-------- Records supplied

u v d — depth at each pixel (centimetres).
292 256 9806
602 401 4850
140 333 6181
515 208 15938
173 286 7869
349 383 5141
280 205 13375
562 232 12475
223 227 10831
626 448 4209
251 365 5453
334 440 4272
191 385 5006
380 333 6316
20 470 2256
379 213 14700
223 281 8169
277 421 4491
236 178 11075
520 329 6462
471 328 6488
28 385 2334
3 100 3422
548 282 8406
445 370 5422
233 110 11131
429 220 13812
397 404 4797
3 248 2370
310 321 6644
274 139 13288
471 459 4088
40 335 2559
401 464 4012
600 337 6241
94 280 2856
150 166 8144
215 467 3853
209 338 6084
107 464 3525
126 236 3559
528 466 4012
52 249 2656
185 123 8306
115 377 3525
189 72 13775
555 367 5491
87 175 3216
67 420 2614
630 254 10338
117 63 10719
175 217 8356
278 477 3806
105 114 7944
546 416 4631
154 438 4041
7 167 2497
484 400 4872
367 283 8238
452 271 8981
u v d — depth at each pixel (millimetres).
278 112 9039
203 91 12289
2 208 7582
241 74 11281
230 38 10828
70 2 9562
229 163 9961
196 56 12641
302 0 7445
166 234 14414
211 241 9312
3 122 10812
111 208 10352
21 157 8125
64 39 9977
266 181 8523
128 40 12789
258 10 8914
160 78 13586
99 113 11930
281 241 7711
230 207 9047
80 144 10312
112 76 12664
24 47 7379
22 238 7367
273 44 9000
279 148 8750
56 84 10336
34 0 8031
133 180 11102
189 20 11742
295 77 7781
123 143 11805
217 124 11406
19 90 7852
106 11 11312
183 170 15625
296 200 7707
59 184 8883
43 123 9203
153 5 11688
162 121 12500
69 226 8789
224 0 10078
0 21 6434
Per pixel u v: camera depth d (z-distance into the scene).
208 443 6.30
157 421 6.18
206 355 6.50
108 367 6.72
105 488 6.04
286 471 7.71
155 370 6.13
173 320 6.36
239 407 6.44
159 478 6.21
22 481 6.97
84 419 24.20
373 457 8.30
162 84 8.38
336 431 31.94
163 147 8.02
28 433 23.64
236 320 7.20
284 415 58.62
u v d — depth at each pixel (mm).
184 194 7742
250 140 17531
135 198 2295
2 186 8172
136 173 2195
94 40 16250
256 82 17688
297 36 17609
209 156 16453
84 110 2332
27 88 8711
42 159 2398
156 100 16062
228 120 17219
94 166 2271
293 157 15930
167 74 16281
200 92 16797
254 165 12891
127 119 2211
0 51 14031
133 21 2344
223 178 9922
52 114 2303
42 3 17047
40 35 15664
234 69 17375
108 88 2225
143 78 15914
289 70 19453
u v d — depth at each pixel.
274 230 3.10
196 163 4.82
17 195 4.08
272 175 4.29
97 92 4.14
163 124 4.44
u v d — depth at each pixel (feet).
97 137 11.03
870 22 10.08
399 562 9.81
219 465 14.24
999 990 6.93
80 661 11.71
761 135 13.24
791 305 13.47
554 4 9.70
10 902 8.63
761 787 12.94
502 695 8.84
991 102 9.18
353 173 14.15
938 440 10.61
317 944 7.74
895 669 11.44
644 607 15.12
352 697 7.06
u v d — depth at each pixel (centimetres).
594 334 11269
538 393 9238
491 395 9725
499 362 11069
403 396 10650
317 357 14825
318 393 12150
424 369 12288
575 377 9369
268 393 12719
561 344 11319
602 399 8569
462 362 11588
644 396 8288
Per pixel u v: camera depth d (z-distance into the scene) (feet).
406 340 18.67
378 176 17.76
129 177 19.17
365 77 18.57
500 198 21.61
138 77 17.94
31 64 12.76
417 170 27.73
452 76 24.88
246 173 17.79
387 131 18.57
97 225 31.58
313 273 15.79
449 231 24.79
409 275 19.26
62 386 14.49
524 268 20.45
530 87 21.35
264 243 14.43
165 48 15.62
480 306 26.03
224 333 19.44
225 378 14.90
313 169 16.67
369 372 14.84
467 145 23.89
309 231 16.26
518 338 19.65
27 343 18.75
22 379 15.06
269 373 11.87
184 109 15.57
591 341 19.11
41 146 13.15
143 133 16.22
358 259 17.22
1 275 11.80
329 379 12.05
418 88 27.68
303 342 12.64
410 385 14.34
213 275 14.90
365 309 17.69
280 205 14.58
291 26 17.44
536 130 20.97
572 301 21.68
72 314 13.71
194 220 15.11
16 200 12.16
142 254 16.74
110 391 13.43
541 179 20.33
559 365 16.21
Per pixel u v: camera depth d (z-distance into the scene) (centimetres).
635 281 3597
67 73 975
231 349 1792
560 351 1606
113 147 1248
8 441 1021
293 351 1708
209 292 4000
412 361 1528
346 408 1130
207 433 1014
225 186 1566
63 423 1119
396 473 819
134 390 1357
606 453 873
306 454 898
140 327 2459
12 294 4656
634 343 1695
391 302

----------------

# Your assignment
Count lines, not occurrences: report how many lines in the entries above include the word "into", as a number alone.

# Response to this task
3